Question: Are the top 5% teams maybe using AI for different tasks than the median teams? Like, are they optimizing the right 20% of the work instead of trying to accelerate everything?

I wonder if part of the paradox is that we’re measuring the wrong productivity gains. Individual engineers writing code faster is one metric. But maybe the real unlock is using AI for the coordination overhead itself—documentation, alignment, review—not just the code.

Curious what others are seeing on the product/design side of this. :thinking:

This entire thread is crystallizing something I’ve been wrestling with: the 56% of organizations seeing “nothing” from AI investments probably have a measurement problem as much as an execution problem.

David, you mentioned that only 12% of CEOs report AI both grew revenues AND reduced costs. I think that framing reveals the issue—we’re measuring AI impact using metrics designed for a different type of investment.

What Gets Measured Gets Optimized (Wrongly)

When we first deployed AI coding assistants across our 80-person engineering org, I made the classic mistake: I measured velocity. PRs per week, lines of code, cycle time. All of those went up. I reported success to the board.

Six months later, our CTO asked: “So where’s the product impact?” And I didn’t have a good answer. We were shipping more code, but not necessarily more value.

That’s when I realized: we were optimizing for speed when AI actually enables something more valuable—quality and experimentation.

The Measurement Shift That Worked

We completely rewrote our engineering OKRs:

Old metrics:

  • Ship X features per quarter
  • Reduce cycle time by Y%
  • Increase deployment frequency

New metrics:

  • Reduce production incidents by 40% while maintaining delivery velocity
  • Increase deployment frequency AND maintain <1% rollback rate
  • Improve developer satisfaction scores (our engineers were burning out)
  • Time to value (not just time to ship)

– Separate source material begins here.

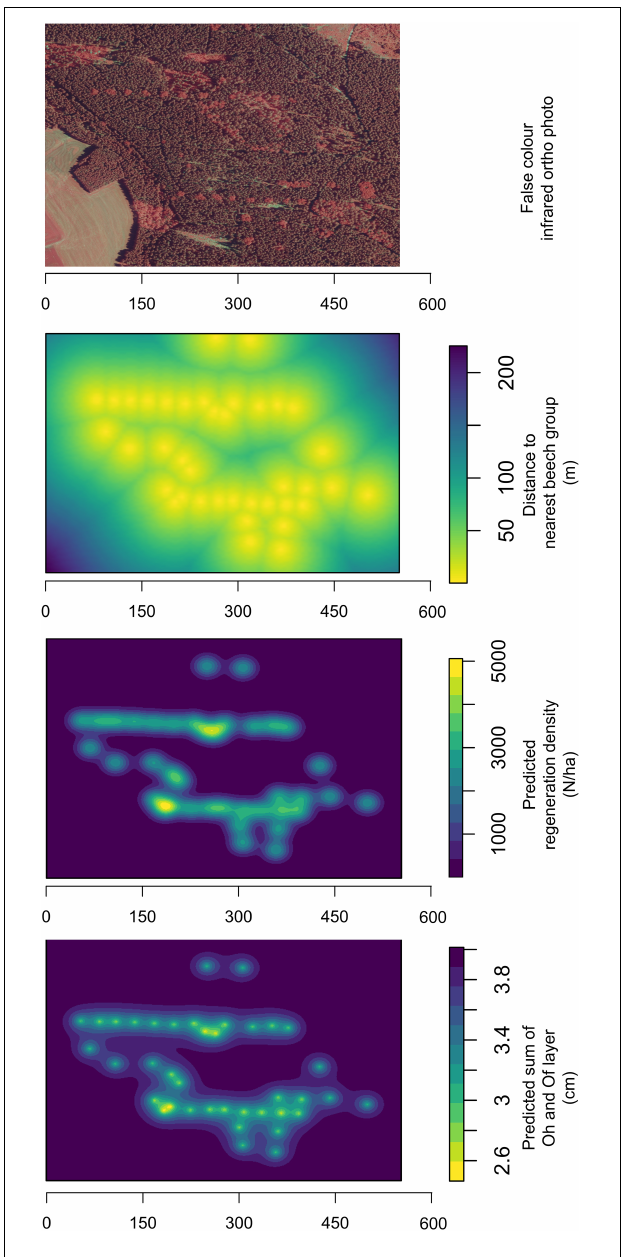
FIGURE 6 | Position of the beech groups in the spruce stands in the false-colour infrared aerial photograph in the Holzhau forest district [Map with data from GeoSN (2021)]. Distance to the nearest beech group and simulated beech regeneration density and humus thickness.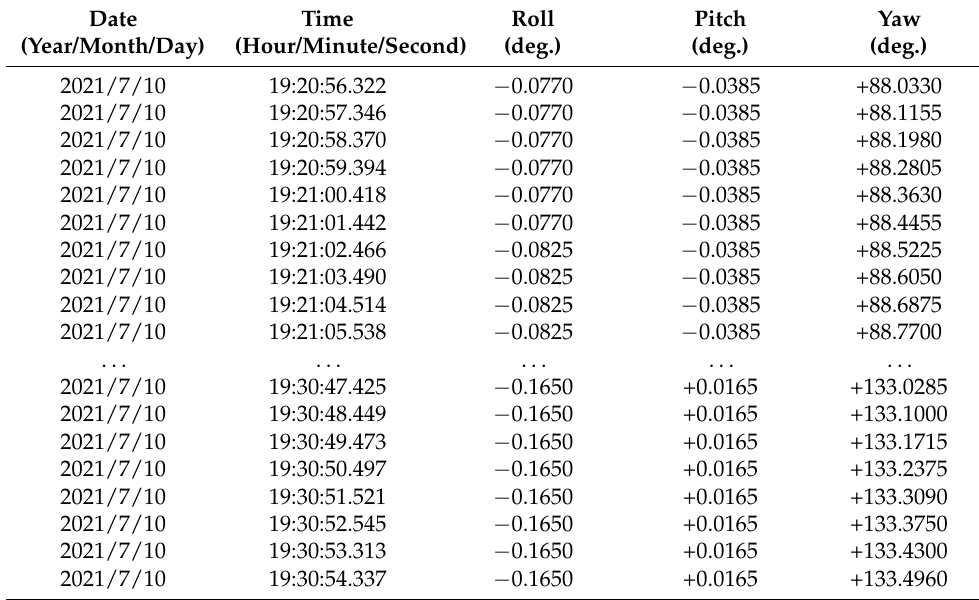
Table 3. The attitude data of HY2D satellite provided by NSOAS.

The results were dramatic. Once we stopped optimizing purely for speed, teams started using AI differently:

  • More time on architecture design and planning (AI helps with implementation, so front-load the thinking)
  • More aggressive refactoring (AI makes it less painful)
  • Higher test coverage (AI writes tests fast, so actually write them)
  • Better documentation (AI makes it less tedious)

Our deployment frequency went up 3x, our MTTR went down 40%, and our developer satisfaction scores improved significantly. That’s when we started seeing the ROI.

The Cultural Shift

Michelle mentioned process redesign, and that’s necessary but not sufficient. We also needed a cultural shift around what “productive” means in the AI era.

The 90% stat about super productive workers creating more coordination overhead? I think that’s what happens when individual IC optimization isn’t aligned with team optimization.

We explicitly changed our engineering values:

  • “Code quality over code speed” (AI gives you both if you use it right)
  • “Documentation is not optional” (AI removes the excuse)
  • “Continuous improvement over continuous delivery” (ship better, not just faster)

The hardest part? Helping senior engineers transition from “writing code” to “architecting systems and reviewing AI output.” That’s a skill shift, not just a tool shift.

Why The 12% See Real ROI

The companies seeing genuine ROI are probably measuring different things:

  • Time to market for MVPs (AI enables faster experimentation)
  • Technical debt reduction (AI makes refactoring economical)
  • Engineer retention (AI removes toil, increases satisfaction)
  • Quality metrics (defect rates, security vulnerabilities)

Not just:

  • Lines of code
  • PRs merged
  • Velocity points

For the leaders in this thread: What metrics did you change? What did you stop measuring? What did you start measuring?

I’m convinced the productivity paradox exists because we’re measuring 2010-era metrics in a 2026-era workflow. The winners are measuring different things.